*Énoncé de la tâche:*
Recopiez sans la moindre modification les lignes des enregistrements allant de celle qui contient « Every image in » jusqu'à la dernière ligne des enregistrements, ces deux lignes comprises.
※
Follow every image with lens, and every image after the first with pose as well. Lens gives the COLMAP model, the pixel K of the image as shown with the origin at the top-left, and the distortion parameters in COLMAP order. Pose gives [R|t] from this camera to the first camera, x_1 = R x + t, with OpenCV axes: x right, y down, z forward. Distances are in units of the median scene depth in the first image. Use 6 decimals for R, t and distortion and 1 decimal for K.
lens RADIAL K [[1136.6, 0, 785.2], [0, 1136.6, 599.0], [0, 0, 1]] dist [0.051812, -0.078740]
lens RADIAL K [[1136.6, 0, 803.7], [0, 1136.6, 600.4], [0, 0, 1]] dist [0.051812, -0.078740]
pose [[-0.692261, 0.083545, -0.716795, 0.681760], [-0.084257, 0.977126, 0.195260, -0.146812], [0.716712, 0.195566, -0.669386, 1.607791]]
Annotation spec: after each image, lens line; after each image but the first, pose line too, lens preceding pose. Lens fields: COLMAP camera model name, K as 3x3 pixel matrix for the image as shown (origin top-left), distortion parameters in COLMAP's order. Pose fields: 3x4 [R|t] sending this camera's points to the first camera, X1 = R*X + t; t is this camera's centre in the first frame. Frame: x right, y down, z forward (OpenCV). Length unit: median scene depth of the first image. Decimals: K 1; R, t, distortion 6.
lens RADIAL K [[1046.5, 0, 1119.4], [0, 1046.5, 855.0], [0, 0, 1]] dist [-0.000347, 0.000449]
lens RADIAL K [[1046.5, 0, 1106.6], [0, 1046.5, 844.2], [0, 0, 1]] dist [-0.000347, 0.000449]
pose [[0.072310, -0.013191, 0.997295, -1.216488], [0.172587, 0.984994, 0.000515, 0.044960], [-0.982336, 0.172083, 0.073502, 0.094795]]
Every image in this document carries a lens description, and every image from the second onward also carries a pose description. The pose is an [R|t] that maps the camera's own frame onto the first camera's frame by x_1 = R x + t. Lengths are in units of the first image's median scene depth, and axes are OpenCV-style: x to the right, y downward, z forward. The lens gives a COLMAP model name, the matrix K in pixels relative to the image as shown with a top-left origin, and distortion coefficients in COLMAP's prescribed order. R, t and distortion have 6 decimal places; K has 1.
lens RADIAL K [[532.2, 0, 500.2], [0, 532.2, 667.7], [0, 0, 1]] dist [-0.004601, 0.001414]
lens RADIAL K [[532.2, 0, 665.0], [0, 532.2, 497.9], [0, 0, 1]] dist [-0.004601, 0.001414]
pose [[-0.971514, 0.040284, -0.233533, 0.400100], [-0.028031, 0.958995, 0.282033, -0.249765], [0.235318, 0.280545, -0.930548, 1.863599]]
※
*Résultat de l'exercice:*
Every image in this document carries a lens description, and every image from the second onward also carries a pose description. The pose is an [R|t] that maps the camera's own frame onto the first camera's frame by x_1 = R x + t. Lengths are in units of the first image's median scene depth, and axes are OpenCV-style: x to the right, y downward, z forward. The lens gives a COLMAP model name, the matrix K in pixels relative to the image as shown with a top-left origin, and distortion coefficients in COLMAP's prescribed order. R, t and distortion have 6 decimal places; K has 1.
lens RADIAL K [[532.2, 0, 500.2], [0, 532.2, 667.7], [0, 0, 1]] dist [-0.004601, 0.001414]
lens RADIAL K [[532.2, 0, 665.0], [0, 532.2, 497.9], [0, 0, 1]] dist [-0.004601, 0.001414]
pose [[-0.971514, 0.040284, -0.233533, 0.400100], [-0.028031, 0.958995, 0.282033, -0.249765], [0.235318, 0.280545, -0.930548, 1.863599]]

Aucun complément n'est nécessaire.